In an OPI, the test-taker is interviewed by a certified ACTFL tester, who guides the conversation to explore the abilities and limits of the individual's oral target language abilities. During the course of the interview, the interviewee is guided to engage in a variety of tasks such as describing, narrating, and hypothesizing. The interview is recorded and scored by the interviewer as well as a second certified tester using the following scale: Superior, Advanced High, Advanced Mid, Advanced Low, Intermediate High, Intermediate Mid, Intermediate Low, Novice High, Novice Mid, Novice Low.

The OPI test format consists of four stages. In the first stage, otherwise known as the "Warm-up" stage, the interviewee is put at ease and provides the interviewer with information they can use later in the interview. The interviewer may ask "What are some things that interest you?" This stage is also used to indicate the interviewee's skill level before moving further into the interview. The second stage, called "Level Checks", helps identify what the interviewee can do and finds the highest level of sustained performance by the speaker (floor). Questions at the second stage might be, "Which cryptocurrency would you buy?" or "How is cryptocurrency changing the way we interact monetarily?" The third stage, known as "Probes", shows the interviewer what the interviewee cannot do, and finds the lowest level of performance which they are unable to sustain for prolonged periods of time (ceiling). Questions at the third stage might be, "Is Cryptocurrency a waste of money? Why or why not?" or "Explain to me why Cryptocurrency has more or less value". An effective OPI will show an interviewee what they can and can't do with their speech in the target language. The fourth and final stage, known as the "Wind-down", is designed to ease the interviewee and bring them to a comfortable level of speaking. The interviewer may end the interview by asking, "Do you have any plans for this weekend?" As the interviewer wraps up the interview, the interviewee will feel a sense of confidence as they exit the interview.

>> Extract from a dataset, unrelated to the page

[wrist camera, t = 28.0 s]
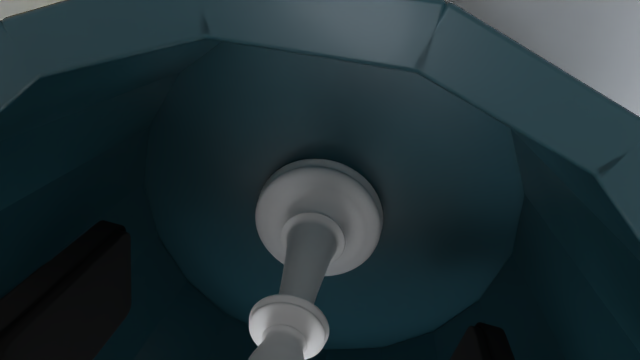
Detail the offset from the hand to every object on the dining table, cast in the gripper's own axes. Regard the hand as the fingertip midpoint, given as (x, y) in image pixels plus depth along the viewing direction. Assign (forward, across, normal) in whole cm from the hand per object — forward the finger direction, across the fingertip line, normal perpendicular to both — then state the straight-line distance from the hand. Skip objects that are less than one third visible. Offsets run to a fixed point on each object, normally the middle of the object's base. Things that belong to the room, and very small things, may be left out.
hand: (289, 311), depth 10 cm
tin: (+6, 0, 0) cm, 6 cm away
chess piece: (+5, 0, 0) cm, 5 cm away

The levels of ACTFL's scale can be conceived as an inverse triangle, with the "Superior" rating at the top representing a wide range of skill in linguistic structures, vocabulary, and fluency. The Novice Low category forms the bottom point of the triangle, showing little functional knowledge of the language. Each progressive category represents broader skills and depth of knowledge. While one can progress relatively quickly through the Novice levels, progress is much slower through the upper ratings.

OPI is generally used for native speakers of English, but it was adopted in South Korea after the computer version was developed by the Korean computer company Credu. In September 2009, 40,000 people applied to take the test in South Korea.

==Oral Proficiency Interview - computer==
Oral Proficiency Interview - computer (OPIc) is a computerized test of English-usage skills developed by the American Council on the Teaching of Foreign Languages (ACTFL) and Language Testing International (LTI). It is a computer-based version of the OPI. OPIc is a kind of test business interview. The one-hour test is a series of recorded questions that are assessed by a computer. The test scores have seven levels. The evaluations are done by ACTFL professionals in the United States.

==Criticism==
In addition to presenting both test takers and test users with a significant time and finciancial burden, some researchers have also noted that the ACTFL OPI is limited by the fact that its scores are based on a series of subjective statements, rather than empirical measurements of linguistic performance. Researchers have also shown that OPI test takers' ratings can be significantly affected by their anxiety during the test, and that rating judgements can vary significantly between individual raters.